The data is American. Naming dynamics in Brazil, in Korea, in Iran are not in scope, and the assumption that the same forces operate elsewhere with the same magnitudes is an assumption, not a finding. Google Trends only goes back to 2004, which means anything we say about the lead-lag relationship between search and births is based on a twenty-year window — long enough to detect short lags, too short to test whether the relationship has changed across cultural eras. The eleven hundred cultural events in our corpus were assembled by a careful but inevitably imperfect attribution pipeline; some of the events are stronger than others, and a handful are probably miscoded. The synthetic-control method has assumptions, including one — that treated and donor names don't influence each other — that the phonetic spillover finding above directly violates in some cases. We have done what we can to mitigate these issues; we have not made them disappear.
The headline number — "less than 2% of variance is explained by event characteristics" — is conditional on the events we measured and the variance we could measure. There are surely cultural mechanisms operating at scales our pipeline does not see: family transmission, religious community, regional dialect, the slow and almost untraceable diffusion of a sound through ten thousand small conversations. The drift baseline absorbs much of this into "noise," but the noise is not really noise. It is the rest of the iceberg.
So: what should a parent actually do?
We owe you a useful conclusion, so here is one.

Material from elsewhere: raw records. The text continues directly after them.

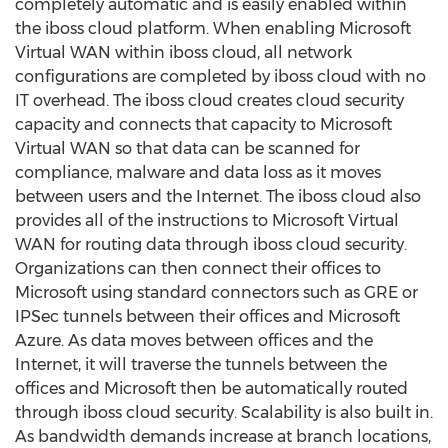
completely automatic and is easily enabled within
the iboss cloud platform. When enabling Microsoft
Virtual WAN within iboss cloud, all network
configurations are completed by iboss cloud with no
IT overhead. The iboss cloud creates cloud security
capacity and connects that capacity to Microsoft
Virtual WAN so that data can be scanned for
compliance, malware and data loss as it moves
between users and the Internet. The iboss cloud also
provides all of the instructions to Microsoft Virtual
WAN for routing data through iboss cloud security.
Organizations can then connect their offices to
Microsoft using standard connectors such as GRE or
IPSec tunnels between their offices and Microsoft
Azure. As data moves between offices and the
Internet, it will traverse the tunnels between the
offices and Microsoft then be automatically routed
through iboss cloud security. Scalability is also built in.
As bandwidth demands increase at branch locations,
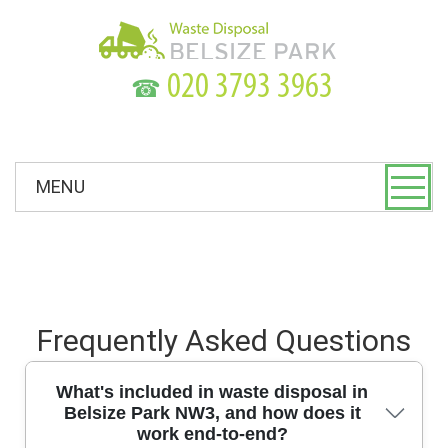
☎
MENU
Frequently Asked Questions
What's included in waste disposal in
Belsize Park NW3, and how does it
work end-to-end?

If you have been agonizing over a shortlist, the most actionable thing this study suggests is that you should worry less about the cultural moment behind a name and more about the sound family it belongs to. The film, the show, the celebrity baby — these are smaller forces than they feel like. A name riding a single hit will spike and fade; a name riding a sound family will rise more slowly and stay risen for a generation. If you are picking a name because the show is good, you are probably picking with the wave that will ebb. If you are picking a name because something about the rhythm of it lives in your ear, you are probably picking with the wave that will hold.

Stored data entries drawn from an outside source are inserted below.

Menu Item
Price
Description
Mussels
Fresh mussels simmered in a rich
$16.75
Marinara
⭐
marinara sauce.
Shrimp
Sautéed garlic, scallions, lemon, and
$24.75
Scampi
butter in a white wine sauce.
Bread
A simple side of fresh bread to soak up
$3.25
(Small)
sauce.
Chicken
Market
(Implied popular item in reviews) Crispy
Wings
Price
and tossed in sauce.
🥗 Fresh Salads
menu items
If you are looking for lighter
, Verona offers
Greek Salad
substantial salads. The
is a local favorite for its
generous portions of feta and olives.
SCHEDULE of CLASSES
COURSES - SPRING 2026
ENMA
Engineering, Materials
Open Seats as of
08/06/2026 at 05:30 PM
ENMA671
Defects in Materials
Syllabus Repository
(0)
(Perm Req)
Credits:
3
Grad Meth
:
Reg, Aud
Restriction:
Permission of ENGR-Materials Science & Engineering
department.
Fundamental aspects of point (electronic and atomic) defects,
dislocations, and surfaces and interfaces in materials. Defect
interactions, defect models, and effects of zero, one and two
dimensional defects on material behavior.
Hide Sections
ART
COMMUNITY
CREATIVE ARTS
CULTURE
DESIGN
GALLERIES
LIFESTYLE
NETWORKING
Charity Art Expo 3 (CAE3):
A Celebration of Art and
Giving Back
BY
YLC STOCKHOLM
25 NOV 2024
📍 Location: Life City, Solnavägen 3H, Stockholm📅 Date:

Second: check the sign of the cultural moment, not just its size. If a name is rising in search and you can trace the rise to a film or a celebrity, the rise is real and probably aspirational. If you can trace it to a tragedy or a controversy, the rise is also real, but the data says other parents will treat it as a name to avoid, and your child will carry that asymmetry with them. The search trend will not warn you. The birth data does.
Third: if you want a name that will feel uncommon at kindergarten drop-off, look at the sound neighbors of names you already love that are themselves rare. A name two doors down from your favorite — same texture, lower rank — is more likely to stay rare, because the wave that lifts it will be diffuse and slow.

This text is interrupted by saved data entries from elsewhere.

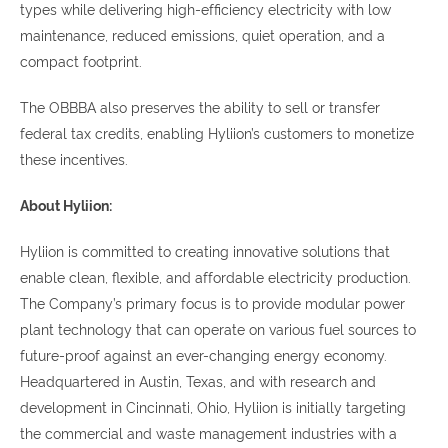
types while delivering high-efficiency electricity with low
maintenance, reduced emissions, quiet operation, and a
compact footprint.
The OBBBA also preserves the ability to sell or transfer
federal tax credits, enabling Hyliion’s customers to monetize
these incentives.
About Hyliion:
Hyliion is committed to creating innovative solutions that
enable clean, flexible, and affordable electricity production.
The Company’s primary focus is to provide modular power
plant technology that can operate on various fuel sources to
future-proof against an ever-changing energy economy.
Headquartered in Austin, Texas, and with research and
development in Cincinnati, Ohio, Hyliion is initially targeting
the commercial and waste management industries with a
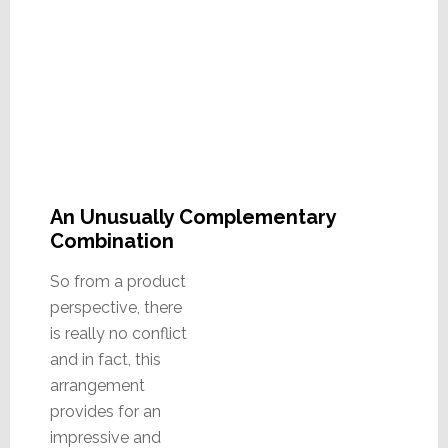
An Unusually Complementary
Combination
So from a product
perspective, there
is really no conflict
and in fact, this
arrangement
provides for an
impressive and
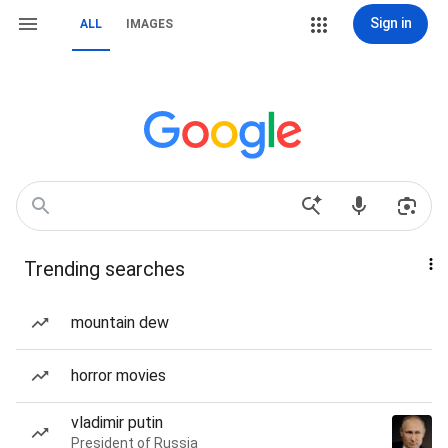
Sign in
ALL
IMAGES
Trending searches
mountain dew
horror movies
vladimir putin
President of Russia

And fourth: at some point, close the spreadsheet. The data can tell you how the waves work. It cannot tell you which name will land when you say it out loud to a sleeping newborn at three in the morning. That part is yours, and the beautiful thing about it is that even though you are choosing inside a culture that is mostly choosing for you, the choice still feels — is — entirely your own.
Names are how people quietly participate in the story of their time. The story of our time, the data suggests, is one of softer regional borders, denser sound families, faster cultural cycles, and a stubborn human tendency to copy each other while believing we are not. None of that ruins the act of picking a name. It just gives you, if you want it, slightly better hearing for the music you are already inside.
Whisper the name once. If it sounds like your child, write it down.